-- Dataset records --
——

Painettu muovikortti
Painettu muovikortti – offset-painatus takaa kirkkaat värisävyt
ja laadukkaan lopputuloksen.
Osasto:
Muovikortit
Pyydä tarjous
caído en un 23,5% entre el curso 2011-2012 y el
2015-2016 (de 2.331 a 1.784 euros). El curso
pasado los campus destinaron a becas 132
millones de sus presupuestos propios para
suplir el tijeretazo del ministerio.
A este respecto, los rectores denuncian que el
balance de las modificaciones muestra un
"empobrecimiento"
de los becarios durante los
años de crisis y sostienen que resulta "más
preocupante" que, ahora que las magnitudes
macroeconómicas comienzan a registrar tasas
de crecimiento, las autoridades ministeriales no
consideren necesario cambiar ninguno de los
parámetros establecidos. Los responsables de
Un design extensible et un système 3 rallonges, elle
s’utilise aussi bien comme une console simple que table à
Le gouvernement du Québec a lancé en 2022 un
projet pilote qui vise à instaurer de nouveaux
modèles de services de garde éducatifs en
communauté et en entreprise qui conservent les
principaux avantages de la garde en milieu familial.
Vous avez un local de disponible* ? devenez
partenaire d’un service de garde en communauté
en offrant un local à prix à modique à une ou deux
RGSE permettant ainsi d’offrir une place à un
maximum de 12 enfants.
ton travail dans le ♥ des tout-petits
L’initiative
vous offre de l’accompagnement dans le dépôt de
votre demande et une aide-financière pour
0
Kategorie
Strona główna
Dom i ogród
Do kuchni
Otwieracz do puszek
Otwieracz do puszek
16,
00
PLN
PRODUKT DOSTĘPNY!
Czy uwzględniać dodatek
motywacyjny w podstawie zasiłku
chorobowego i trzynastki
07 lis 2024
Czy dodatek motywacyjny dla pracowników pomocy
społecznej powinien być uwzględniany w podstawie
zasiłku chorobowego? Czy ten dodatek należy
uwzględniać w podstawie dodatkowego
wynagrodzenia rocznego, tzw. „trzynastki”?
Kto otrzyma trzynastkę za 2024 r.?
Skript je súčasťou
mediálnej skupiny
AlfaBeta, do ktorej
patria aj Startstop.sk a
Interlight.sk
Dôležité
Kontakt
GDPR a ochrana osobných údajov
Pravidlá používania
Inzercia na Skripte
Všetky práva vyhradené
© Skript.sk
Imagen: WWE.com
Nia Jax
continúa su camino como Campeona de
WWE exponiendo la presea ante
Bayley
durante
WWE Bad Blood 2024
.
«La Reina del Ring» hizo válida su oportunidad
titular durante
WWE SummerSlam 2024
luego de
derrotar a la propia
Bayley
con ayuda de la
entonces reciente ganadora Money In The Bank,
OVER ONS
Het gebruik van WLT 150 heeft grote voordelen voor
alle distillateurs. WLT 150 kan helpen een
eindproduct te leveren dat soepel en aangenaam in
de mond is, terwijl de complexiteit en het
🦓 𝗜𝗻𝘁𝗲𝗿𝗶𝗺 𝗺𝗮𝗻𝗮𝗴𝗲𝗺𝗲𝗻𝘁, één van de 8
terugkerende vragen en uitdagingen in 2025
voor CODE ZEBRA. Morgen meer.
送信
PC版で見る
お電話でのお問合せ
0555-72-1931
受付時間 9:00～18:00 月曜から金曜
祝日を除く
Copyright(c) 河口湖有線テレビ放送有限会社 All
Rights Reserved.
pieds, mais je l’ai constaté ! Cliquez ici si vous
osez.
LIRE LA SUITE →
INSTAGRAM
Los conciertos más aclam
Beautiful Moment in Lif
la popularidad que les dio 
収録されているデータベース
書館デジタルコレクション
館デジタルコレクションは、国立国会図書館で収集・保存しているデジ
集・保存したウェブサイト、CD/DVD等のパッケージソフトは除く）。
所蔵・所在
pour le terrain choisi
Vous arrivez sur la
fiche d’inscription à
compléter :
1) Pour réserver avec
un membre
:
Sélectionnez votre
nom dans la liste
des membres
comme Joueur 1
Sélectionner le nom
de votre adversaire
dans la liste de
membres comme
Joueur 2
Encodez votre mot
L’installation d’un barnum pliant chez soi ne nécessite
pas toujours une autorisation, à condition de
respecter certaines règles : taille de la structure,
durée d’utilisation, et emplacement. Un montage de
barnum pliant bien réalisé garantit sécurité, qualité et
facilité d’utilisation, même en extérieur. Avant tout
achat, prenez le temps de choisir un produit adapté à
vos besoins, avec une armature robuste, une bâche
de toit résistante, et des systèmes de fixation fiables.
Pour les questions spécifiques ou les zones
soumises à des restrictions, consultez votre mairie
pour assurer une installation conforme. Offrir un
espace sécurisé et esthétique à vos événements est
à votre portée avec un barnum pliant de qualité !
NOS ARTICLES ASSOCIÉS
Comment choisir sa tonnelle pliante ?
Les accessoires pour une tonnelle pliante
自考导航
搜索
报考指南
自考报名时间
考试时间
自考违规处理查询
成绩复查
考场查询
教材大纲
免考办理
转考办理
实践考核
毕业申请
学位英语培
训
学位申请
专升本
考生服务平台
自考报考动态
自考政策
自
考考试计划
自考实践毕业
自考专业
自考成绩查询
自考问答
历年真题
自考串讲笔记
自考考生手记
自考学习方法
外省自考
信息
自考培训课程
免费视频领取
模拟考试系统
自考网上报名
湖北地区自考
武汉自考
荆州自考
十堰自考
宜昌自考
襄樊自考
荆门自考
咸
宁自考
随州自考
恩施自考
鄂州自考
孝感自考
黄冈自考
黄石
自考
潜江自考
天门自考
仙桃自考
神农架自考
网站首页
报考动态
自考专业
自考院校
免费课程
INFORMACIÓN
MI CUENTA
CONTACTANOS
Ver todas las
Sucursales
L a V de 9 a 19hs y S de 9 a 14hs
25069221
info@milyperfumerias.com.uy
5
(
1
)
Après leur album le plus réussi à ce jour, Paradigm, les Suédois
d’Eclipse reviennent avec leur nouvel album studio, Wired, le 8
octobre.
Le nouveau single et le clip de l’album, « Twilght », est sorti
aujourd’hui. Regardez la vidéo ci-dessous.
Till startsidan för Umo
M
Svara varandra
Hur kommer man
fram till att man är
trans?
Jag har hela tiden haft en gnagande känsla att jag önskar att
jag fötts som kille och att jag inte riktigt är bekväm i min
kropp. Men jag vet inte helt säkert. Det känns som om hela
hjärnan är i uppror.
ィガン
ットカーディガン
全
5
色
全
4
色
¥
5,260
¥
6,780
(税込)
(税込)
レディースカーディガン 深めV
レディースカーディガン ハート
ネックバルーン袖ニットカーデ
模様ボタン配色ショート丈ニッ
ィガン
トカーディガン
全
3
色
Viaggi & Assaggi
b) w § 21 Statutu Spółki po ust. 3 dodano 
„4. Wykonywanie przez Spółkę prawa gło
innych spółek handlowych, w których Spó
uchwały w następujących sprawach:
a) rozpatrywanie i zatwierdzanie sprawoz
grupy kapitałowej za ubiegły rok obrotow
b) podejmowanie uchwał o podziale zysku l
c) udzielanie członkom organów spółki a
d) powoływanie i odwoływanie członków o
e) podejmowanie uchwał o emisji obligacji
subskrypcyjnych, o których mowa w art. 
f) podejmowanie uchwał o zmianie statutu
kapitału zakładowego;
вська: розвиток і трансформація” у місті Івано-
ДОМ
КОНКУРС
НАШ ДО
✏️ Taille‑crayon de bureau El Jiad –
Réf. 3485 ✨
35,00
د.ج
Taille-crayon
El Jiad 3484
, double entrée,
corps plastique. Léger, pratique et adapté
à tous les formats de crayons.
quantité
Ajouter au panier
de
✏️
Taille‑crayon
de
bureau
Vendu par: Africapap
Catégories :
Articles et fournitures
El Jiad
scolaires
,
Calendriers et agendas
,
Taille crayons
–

——

-- Exercise aim --
Using the data above, return each line exactly as written.

-- Result of this task --
Painettu muovikortti
Painettu muovikortti – offset-painatus takaa kirkkaat värisävyt
ja laadukkaan lopputuloksen.
Osasto:
Muovikortit
Pyydä tarjous
caído en un 23,5% entre el curso 2011-2012 y el
2015-2016 (de 2.331 a 1.784 euros). El curso
pasado los campus destinaron a becas 132
millones de sus presupuestos propios para
suplir el tijeretazo del ministerio.
A este respecto, los rectores denuncian que el
balance de las modificaciones muestra un
"empobrecimiento"
de los becarios durante los
años de crisis y sostienen que resulta "más
preocupante" que, ahora que las magnitudes
macroeconómicas comienzan a registrar tasas
de crecimiento, las autoridades ministeriales no
consideren necesario cambiar ninguno de los
parámetros establecidos. Los responsables de
Un design extensible et un système 3 rallonges, elle
s’utilise aussi bien comme une console simple que table à
Le gouvernement du Québec a lancé en 2022 un
projet pilote qui vise à instaurer de nouveaux
modèles de services de garde éducatifs en
communauté et en entreprise qui conservent les
principaux avantages de la garde en milieu familial.
Vous avez un local de disponible* ? devenez
partenaire d’un service de garde en communauté
en offrant un local à prix à modique à une ou deux
RGSE permettant ainsi d’offrir une place à un
maximum de 12 enfants.
ton travail dans le ♥ des tout-petits
L’initiative
vous offre de l’accompagnement dans le dépôt de
votre demande et une aide-financière pour
0
Kategorie
Strona główna
Dom i ogród
Do kuchni
Otwieracz do puszek
Otwieracz do puszek
16,
00
PLN
PRODUKT DOSTĘPNY!
Czy uwzględniać dodatek
motywacyjny w podstawie zasiłku
chorobowego i trzynastki
07 lis 2024
Czy dodatek motywacyjny dla pracowników pomocy
społecznej powinien być uwzględniany w podstawie
zasiłku chorobowego? Czy ten dodatek należy
uwzględniać w podstawie dodatkowego
wynagrodzenia rocznego, tzw. „trzynastki”?
Kto otrzyma trzynastkę za 2024 r.?
Skript je súčasťou
mediálnej skupiny
AlfaBeta, do ktorej
patria aj Startstop.sk a
Interlight.sk
Dôležité
Kontakt
GDPR a ochrana osobných údajov
Pravidlá používania
Inzercia na Skripte
Všetky práva vyhradené
© Skript.sk
Imagen: WWE.com
Nia Jax
continúa su camino como Campeona de
WWE exponiendo la presea ante
Bayley
durante
WWE Bad Blood 2024
.
«La Reina del Ring» hizo válida su oportunidad
titular durante
WWE SummerSlam 2024
luego de
derrotar a la propia
Bayley
con ayuda de la
entonces reciente ganadora Money In The Bank,
OVER ONS
Het gebruik van WLT 150 heeft grote voordelen voor
alle distillateurs. WLT 150 kan helpen een
eindproduct te leveren dat soepel en aangenaam in
de mond is, terwijl de complexiteit en het
🦓 𝗜𝗻𝘁𝗲𝗿𝗶𝗺 𝗺𝗮𝗻𝗮𝗴𝗲𝗺𝗲𝗻𝘁, één van de 8
terugkerende vragen en uitdagingen in 2025
voor CODE ZEBRA. Morgen meer.
送信
PC版で見る
お電話でのお問合せ
0555-72-1931
受付時間 9:00～18:00 月曜から金曜
祝日を除く
Copyright(c) 河口湖有線テレビ放送有限会社 All
Rights Reserved.
pieds, mais je l’ai constaté ! Cliquez ici si vous
osez.
LIRE LA SUITE →
INSTAGRAM
Los conciertos más aclam
Beautiful Moment in Lif
la popularidad que les dio 
収録されているデータベース
書館デジタルコレクション
館デジタルコレクションは、国立国会図書館で収集・保存しているデジ
集・保存したウェブサイト、CD/DVD等のパッケージソフトは除く）。
所蔵・所在
pour le terrain choisi
Vous arrivez sur la
fiche d’inscription à
compléter :
1) Pour réserver avec
un membre
:
Sélectionnez votre
nom dans la liste
des membres
comme Joueur 1
Sélectionner le nom
de votre adversaire
dans la liste de
membres comme
Joueur 2
Encodez votre mot
L’installation d’un barnum pliant chez soi ne nécessite
pas toujours une autorisation, à condition de
respecter certaines règles : taille de la structure,
durée d’utilisation, et emplacement. Un montage de
barnum pliant bien réalisé garantit sécurité, qualité et
facilité d’utilisation, même en extérieur. Avant tout
achat, prenez le temps de choisir un produit adapté à
vos besoins, avec une armature robuste, une bâche
de toit résistante, et des systèmes de fixation fiables.
Pour les questions spécifiques ou les zones
soumises à des restrictions, consultez votre mairie
pour assurer une installation conforme. Offrir un
espace sécurisé et esthétique à vos événements est
à votre portée avec un barnum pliant de qualité !
NOS ARTICLES ASSOCIÉS
Comment choisir sa tonnelle pliante ?
Les accessoires pour une tonnelle pliante
自考导航
搜索
报考指南
自考报名时间
考试时间
自考违规处理查询
成绩复查
考场查询
教材大纲
免考办理
转考办理
实践考核
毕业申请
学位英语培
训
学位申请
专升本
考生服务平台
自考报考动态
自考政策
自
考考试计划
自考实践毕业
自考专业
自考成绩查询
自考问答
历年真题
自考串讲笔记
自考考生手记
自考学习方法
外省自考
信息
自考培训课程
免费视频领取
模拟考试系统
自考网上报名
湖北地区自考
武汉自考
荆州自考
十堰自考
宜昌自考
襄樊自考
荆门自考
咸
宁自考
随州自考
恩施自考
鄂州自考
孝感自考
黄冈自考
黄石
自考
潜江自考
天门自考
仙桃自考
神农架自考
网站首页
报考动态
自考专业
自考院校
免费课程
INFORMACIÓN
MI CUENTA
CONTACTANOS
Ver todas las
Sucursales
L a V de 9 a 19hs y S de 9 a 14hs
25069221
info@milyperfumerias.com.uy
5
(
1
)
Après leur album le plus réussi à ce jour, Paradigm, les Suédois
d’Eclipse reviennent avec leur nouvel album studio, Wired, le 8
octobre.
Le nouveau single et le clip de l’album, « Twilght », est sorti
aujourd’hui. Regardez la vidéo ci-dessous.
Till startsidan för Umo
M
Svara varandra
Hur kommer man
fram till att man är
trans?
Jag har hela tiden haft en gnagande känsla att jag önskar att
jag fötts som kille och att jag inte riktigt är bekväm i min
kropp. Men jag vet inte helt säkert. Det känns som om hela
hjärnan är i uppror.
ィガン
ットカーディガン
全
5
色
全
4
色
¥
5,260
¥
6,780
(税込)
(税込)
レディースカーディガン 深めV
レディースカーディガン ハート
ネックバルーン袖ニットカーデ
模様ボタン配色ショート丈ニッ
ィガン
トカーディガン
全
3
色
Viaggi & Assaggi
b) w § 21 Statutu Spółki po ust. 3 dodano 
„4. Wykonywanie przez Spółkę prawa gło
innych spółek handlowych, w których Spó
uchwały w następujących sprawach:
a) rozpatrywanie i zatwierdzanie sprawoz
grupy kapitałowej za ubiegły rok obrotow
b) podejmowanie uchwał o podziale zysku l
c) udzielanie członkom organów spółki a
d) powoływanie i odwoływanie członków o
e) podejmowanie uchwał o emisji obligacji
subskrypcyjnych, o których mowa w art. 
f) podejmowanie uchwał o zmianie statutu
kapitału zakładowego;
вська: розвиток і трансформація” у місті Івано-
ДОМ
КОНКУРС
НАШ ДО
✏️ Taille‑crayon de bureau El Jiad –
Réf. 3485 ✨
35,00
د.ج
Taille-crayon
El Jiad 3484
, double entrée,
corps plastique. Léger, pratique et adapté
à tous les formats de crayons.
quantité
Ajouter au panier
de
✏️
Taille‑crayon
de
bureau
Vendu par: Africapap
Catégories :
Articles et fournitures
El Jiad
scolaires
,
Calendriers et agendas
,
Taille crayons
–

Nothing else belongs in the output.